Moreover, the idea of “place in” or “contribution to” may be the most insidious feature of an understanding of history as allegory that “goes to the past as a source of often cherry-picked ‘lessons’ for the present, a trove of inspiring and uplifting stories, or ‘anticipations’ and cautionary tales.”6 This is what underlies the project of “reclamation and celebration” that Rustin exemplifies. The impulse to find or recover individuals and situate them in their “proper” places in history—that is, how they should have been recognized were it not for benighted features of bygone days—dominates academic as well as popular examination of the past and is so thoroughly hegemonic that no one even notices the tendentious, ideological premises regarding past, present, and the idea of historicity itself from which it proceeds. Rarely does anyone—again, among scholars, game-show hosts, or anyone in between—ever ask what it means to have a “place in history” or who decides what those places are and determines who belongs where or what counts as “contributions” and who deserves credit for having made them or, for that matter, what counts as credit.

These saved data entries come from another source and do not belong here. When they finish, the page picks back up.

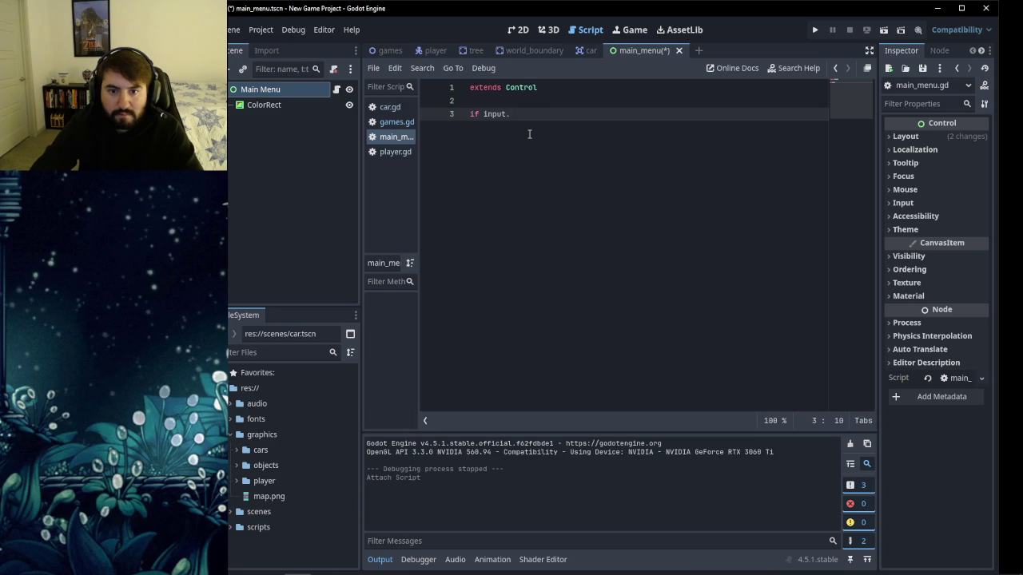
key("BackSpace")
key("BackSpace")
key("BackSpace")
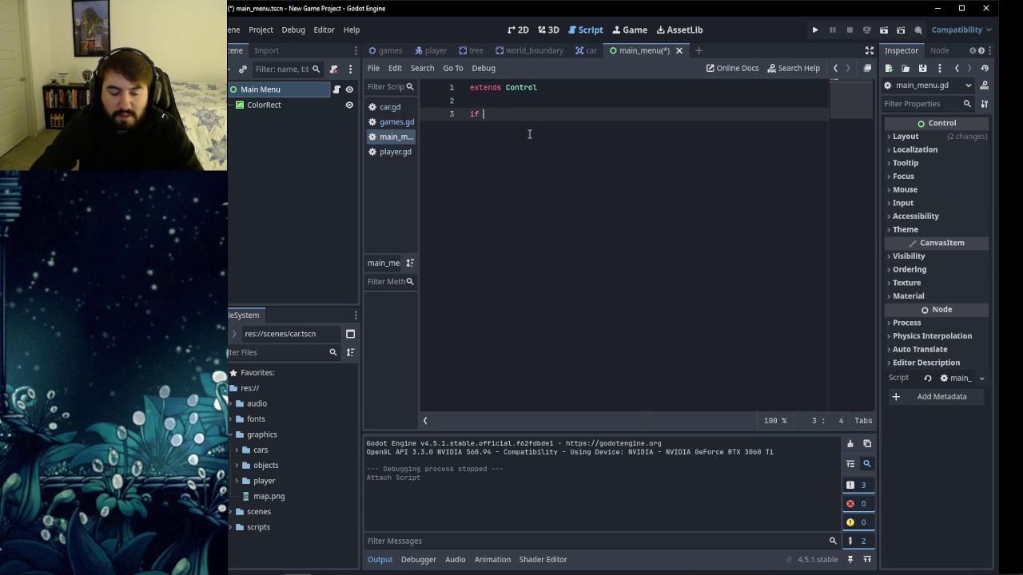
type("Inpu")
key("BackSpace")
key("BackSpace")
key("BackSpace")
type("action")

A simple contrast may bring this point home. When the National Baseball Hall of Fame decided in 2022 to accord Major League status to seven Negro professional Leagues that existed between 1920 and 1948, parameters for determining contributions to baseball, although debatable at the margins, were explicit and concrete. Performance-based criteria, universally recognized throughout the world of baseball, were available for grounding judgments regarding which leagues qualified and which individuals were eligible to join the Hall’s singular honorees. Claims that Josh Gibson and Leon Day, for example, belong in the Hall of Fame rested ultimately on assertions based on their hitting, fielding, and pitching prowess, which are the core performances of baseball. But belated recognition, absent a Wayback Machine, doesn’t alter the past: Gibson was inducted into the Hall twenty-five years after his death and Day six days before his. The point instead is to legitimize the present through gestural absorption of past exclusions.

Setting the historical record straight to recognize the exemplary accomplishments of black ballplayers who had been excluded from the Major Leagues by segregation is certainly defensible, even laudable. The Hall of Fame’s explicit purpose is to honor those whose history of performance qualifies them as greats in the sport. But it is worth noting that by the 1980s and 1990s, some fans, aficionados, and wags had begun suggesting that perhaps the statistics of white players whose careers ended before 1947 should be affixed with asterisks (and real baseball fans know the talismanic power of the asterisk) because they had been shielded artificially from facing the toughest competition.7 Bringing the Negro Leagues into the Majors resolved that issue as well. In addition to giving the black players what feels like their due, it also avoids besmirching the standing of Babe Ruth, Hank Greenberg, Jimmie Foxx, or “Big Train” Johnson. But, what of areas of life that, unlike baseball, do not unfold along clearly delimited criteria? What does “greatness” or “contribution” mean? Or “place” among what arrangements?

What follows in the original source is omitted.